Dataset entries
──────────────────────────────

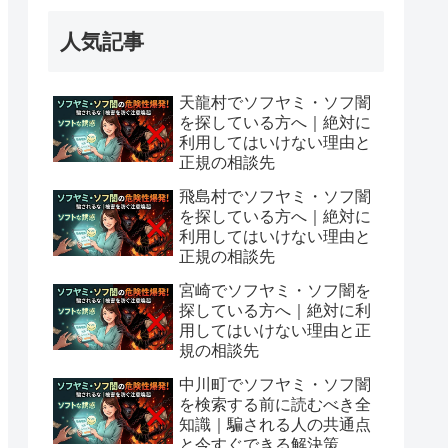
人気記事
天龍村でソフヤミ・ソフ闇
を探している方へ｜絶対に
利用してはいけない理由と
正規の相談先
飛島村でソフヤミ・ソフ闇
を探している方へ｜絶対に
利用してはいけない理由と
正規の相談先
宮崎でソフヤミ・ソフ闇を
探している方へ｜絶対に利
用してはいけない理由と正
規の相談先
中川町でソフヤミ・ソフ闇
を検索する前に読むべき全
知識｜騙される人の共通点
と今すぐできる解決策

──────────────────────────────

* _Request_:
Reproduce every line of text from the entries above without any changes, and leave the pictures out.

* _Exercise result_:
人気記事
天龍村でソフヤミ・ソフ闇
を探している方へ｜絶対に
利用してはいけない理由と
正規の相談先
飛島村でソフヤミ・ソフ闇
を探している方へ｜絶対に
利用してはいけない理由と
正規の相談先
宮崎でソフヤミ・ソフ闇を
探している方へ｜絶対に利
用してはいけない理由と正
規の相談先
中川町でソフヤミ・ソフ闇
を検索する前に読むべき全
知識｜騙される人の共通点
と今すぐできる解決策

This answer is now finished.